(ASSIGNMENT):
Reproduce every line of the entries below word for word, leaving out the pictures.

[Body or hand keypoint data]
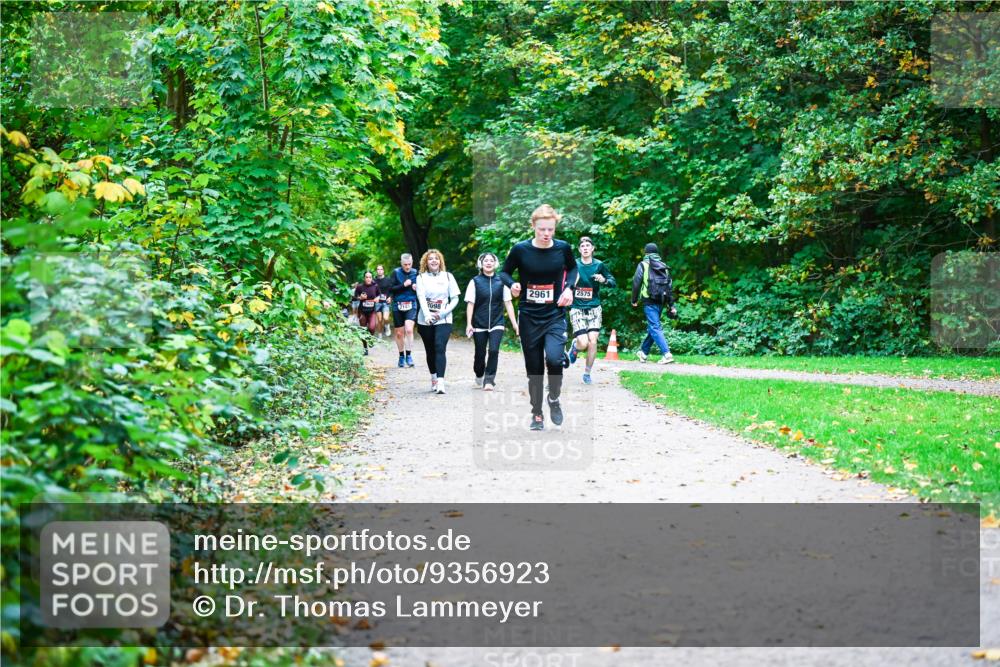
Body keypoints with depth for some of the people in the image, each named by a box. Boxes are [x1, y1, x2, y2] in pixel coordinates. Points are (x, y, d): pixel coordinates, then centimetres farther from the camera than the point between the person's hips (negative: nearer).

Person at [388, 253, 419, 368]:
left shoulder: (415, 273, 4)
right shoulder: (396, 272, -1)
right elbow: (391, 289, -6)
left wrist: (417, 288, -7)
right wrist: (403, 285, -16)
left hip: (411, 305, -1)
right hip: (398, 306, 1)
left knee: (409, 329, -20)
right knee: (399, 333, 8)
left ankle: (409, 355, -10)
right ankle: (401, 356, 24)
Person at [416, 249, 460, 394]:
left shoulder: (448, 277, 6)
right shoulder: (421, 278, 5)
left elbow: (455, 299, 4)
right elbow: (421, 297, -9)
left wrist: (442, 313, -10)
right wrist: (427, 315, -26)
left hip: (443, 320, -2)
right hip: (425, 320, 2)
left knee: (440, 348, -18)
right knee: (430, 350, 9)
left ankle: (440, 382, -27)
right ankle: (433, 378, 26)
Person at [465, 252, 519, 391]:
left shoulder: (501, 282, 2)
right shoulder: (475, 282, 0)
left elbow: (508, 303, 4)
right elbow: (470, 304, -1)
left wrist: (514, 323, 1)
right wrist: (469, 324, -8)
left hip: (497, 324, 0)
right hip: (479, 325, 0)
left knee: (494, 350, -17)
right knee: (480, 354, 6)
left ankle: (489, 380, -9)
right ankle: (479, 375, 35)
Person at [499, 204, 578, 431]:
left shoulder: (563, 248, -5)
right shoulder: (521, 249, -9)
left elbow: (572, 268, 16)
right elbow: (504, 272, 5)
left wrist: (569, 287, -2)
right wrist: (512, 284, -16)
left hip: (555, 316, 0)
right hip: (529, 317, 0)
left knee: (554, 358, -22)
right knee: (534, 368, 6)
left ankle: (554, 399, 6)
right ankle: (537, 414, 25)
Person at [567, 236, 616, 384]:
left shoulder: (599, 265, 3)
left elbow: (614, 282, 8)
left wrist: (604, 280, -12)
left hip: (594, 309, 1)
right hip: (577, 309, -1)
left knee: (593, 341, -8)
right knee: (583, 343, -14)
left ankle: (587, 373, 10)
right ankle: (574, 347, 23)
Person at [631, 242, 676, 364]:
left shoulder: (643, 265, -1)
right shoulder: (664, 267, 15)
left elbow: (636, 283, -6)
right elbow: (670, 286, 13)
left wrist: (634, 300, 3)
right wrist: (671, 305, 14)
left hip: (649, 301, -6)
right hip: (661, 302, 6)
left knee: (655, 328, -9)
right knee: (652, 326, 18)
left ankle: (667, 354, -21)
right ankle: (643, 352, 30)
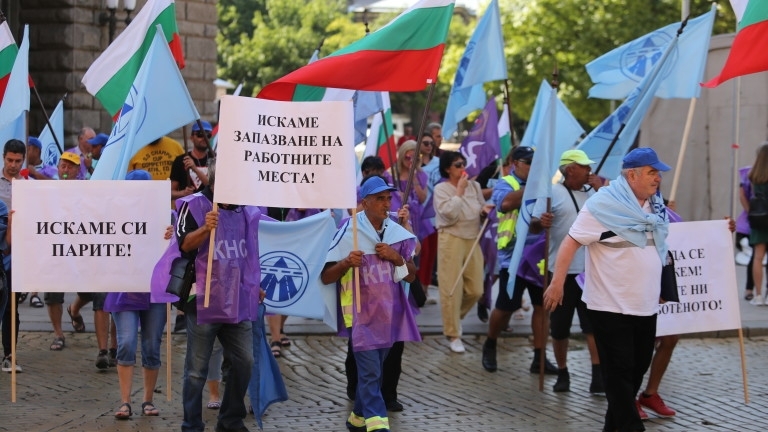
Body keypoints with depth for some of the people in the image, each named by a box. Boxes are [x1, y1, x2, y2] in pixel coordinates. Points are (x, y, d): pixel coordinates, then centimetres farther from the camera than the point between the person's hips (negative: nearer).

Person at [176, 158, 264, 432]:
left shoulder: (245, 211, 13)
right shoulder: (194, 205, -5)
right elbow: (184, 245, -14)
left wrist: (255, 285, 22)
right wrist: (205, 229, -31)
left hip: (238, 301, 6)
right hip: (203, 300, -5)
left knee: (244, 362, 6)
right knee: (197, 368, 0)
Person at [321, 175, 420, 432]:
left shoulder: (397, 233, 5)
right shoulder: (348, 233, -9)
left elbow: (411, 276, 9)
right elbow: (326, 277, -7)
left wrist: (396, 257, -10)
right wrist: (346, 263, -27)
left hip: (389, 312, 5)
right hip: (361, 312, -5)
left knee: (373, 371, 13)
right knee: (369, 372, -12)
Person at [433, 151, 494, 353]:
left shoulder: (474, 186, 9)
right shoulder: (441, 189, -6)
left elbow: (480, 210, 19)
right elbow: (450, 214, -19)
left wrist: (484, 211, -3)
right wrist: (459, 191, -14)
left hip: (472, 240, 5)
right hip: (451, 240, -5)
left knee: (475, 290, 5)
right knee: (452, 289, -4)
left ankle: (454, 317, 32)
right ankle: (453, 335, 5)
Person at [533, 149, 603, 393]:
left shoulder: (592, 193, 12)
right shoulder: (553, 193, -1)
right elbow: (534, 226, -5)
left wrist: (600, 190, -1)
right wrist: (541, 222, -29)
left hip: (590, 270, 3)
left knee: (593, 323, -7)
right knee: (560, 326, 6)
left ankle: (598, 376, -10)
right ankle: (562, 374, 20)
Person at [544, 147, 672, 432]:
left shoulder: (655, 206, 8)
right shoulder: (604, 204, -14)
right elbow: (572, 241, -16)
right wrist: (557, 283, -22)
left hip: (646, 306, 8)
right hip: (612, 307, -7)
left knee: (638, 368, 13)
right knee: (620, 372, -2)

(SOLUTION TO THIS PROBLEM):
Body keypoints with depth for some of the people in the image, each named by a box. Boxes are [x1, y1, x2, y2] in pixel coordinates. Points are (x, y, d): pixel coordinates, then centimetres farther from the camera than the point between the person's hips (negative: nearer).

Person at [388, 253, 419, 368]:
left shoulder: (415, 273, 4)
right shoulder: (396, 272, -1)
right elbow: (391, 289, -6)
left wrist: (417, 288, -7)
right wrist: (403, 285, -16)
left hip: (411, 305, -1)
right hip: (398, 306, 1)
left knee: (409, 329, -20)
right knee: (399, 333, 8)
left ankle: (409, 355, -10)
right ankle: (401, 356, 24)
Person at [416, 249, 460, 394]:
left shoulder: (448, 277, 6)
right shoulder: (421, 278, 5)
left elbow: (455, 299, 4)
right elbow: (421, 297, -9)
left wrist: (442, 313, -10)
right wrist: (427, 315, -26)
left hip: (443, 320, -2)
right hip: (425, 320, 2)
left knee: (440, 348, -18)
right knee: (430, 350, 9)
left ankle: (440, 382, -27)
right ankle: (433, 378, 26)
Person at [465, 252, 519, 391]:
left shoulder: (501, 282, 2)
right shoulder: (475, 282, 0)
left elbow: (508, 303, 4)
right elbow: (470, 304, -1)
left wrist: (514, 323, 1)
right wrist: (469, 324, -8)
left hip: (497, 324, 0)
right hip: (479, 325, 0)
left knee: (494, 350, -17)
right knee: (480, 354, 6)
left ankle: (489, 380, -9)
right ankle: (479, 375, 35)
Person at [499, 204, 578, 431]:
left shoulder: (563, 248, -5)
right shoulder: (521, 249, -9)
left elbow: (572, 268, 16)
right elbow: (504, 272, 5)
left wrist: (569, 287, -2)
right wrist: (512, 284, -16)
left hip: (555, 316, 0)
right hip: (529, 317, 0)
left knee: (554, 358, -22)
right knee: (534, 368, 6)
left ankle: (554, 399, 6)
right ankle: (537, 414, 25)
Person at [567, 236, 616, 384]:
left shoulder: (599, 265, 3)
left elbow: (614, 282, 8)
left wrist: (604, 280, -12)
left hip: (594, 309, 1)
right hip: (577, 309, -1)
left knee: (593, 341, -8)
right knee: (583, 343, -14)
left ankle: (587, 373, 10)
right ankle: (574, 347, 23)
Person at [631, 242, 676, 364]:
left shoulder: (643, 265, -1)
right shoulder: (664, 267, 15)
left elbow: (636, 283, -6)
right elbow: (670, 286, 13)
left wrist: (634, 300, 3)
right wrist: (671, 305, 14)
left hip: (649, 301, -6)
right hip: (661, 302, 6)
left knee: (655, 328, -9)
right knee: (652, 326, 18)
left ankle: (667, 354, -21)
right ankle: (643, 352, 30)
Body keypoints with depth for some of the people in the image, each named by a box. Boxes are [x1, y1, x2, y2] in pixel coordinates. Points are (x, y, d): pixel coordinates, then centimetres farther from the camera than the point between the person's hips (negative: nearer).

Person at [176, 158, 264, 432]:
left shoulder: (245, 211, 13)
right shoulder: (194, 205, -5)
right elbow: (184, 245, -14)
left wrist: (255, 285, 22)
right wrist: (205, 229, -31)
left hip: (238, 301, 6)
right hip: (203, 300, -5)
left knee: (244, 362, 6)
right knee: (197, 368, 0)
Person at [321, 175, 420, 432]:
left shoulder: (397, 233, 5)
right shoulder: (348, 233, -9)
left elbow: (411, 276, 9)
right elbow: (326, 277, -7)
left wrist: (396, 257, -10)
right wrist: (346, 263, -27)
left hip: (389, 312, 5)
right hip: (361, 312, -5)
left knee: (373, 371, 13)
right knee: (369, 372, -12)
Person at [433, 151, 494, 353]:
left shoulder: (474, 186, 9)
right shoulder: (441, 189, -6)
left elbow: (480, 210, 19)
right elbow: (450, 214, -19)
left wrist: (484, 211, -3)
right wrist: (459, 191, -14)
left hip: (472, 240, 5)
right hip: (451, 240, -5)
left knee: (475, 290, 5)
right knee: (452, 289, -4)
left ankle: (454, 317, 32)
right ankle: (453, 335, 5)
Person at [533, 149, 603, 393]:
left shoulder: (592, 193, 12)
right shoulder: (553, 193, -1)
right elbow: (534, 226, -5)
left wrist: (600, 190, -1)
right wrist: (541, 222, -29)
left hip: (590, 270, 3)
left knee: (593, 323, -7)
right knee: (560, 326, 6)
left ankle: (598, 376, -10)
right ankle: (562, 374, 20)
Person at [544, 147, 672, 432]:
left shoulder: (655, 206, 8)
right shoulder: (604, 204, -14)
right elbow: (572, 241, -16)
right wrist: (557, 283, -22)
left hip: (646, 306, 8)
right hip: (612, 307, -7)
left knee: (638, 368, 13)
right knee: (620, 372, -2)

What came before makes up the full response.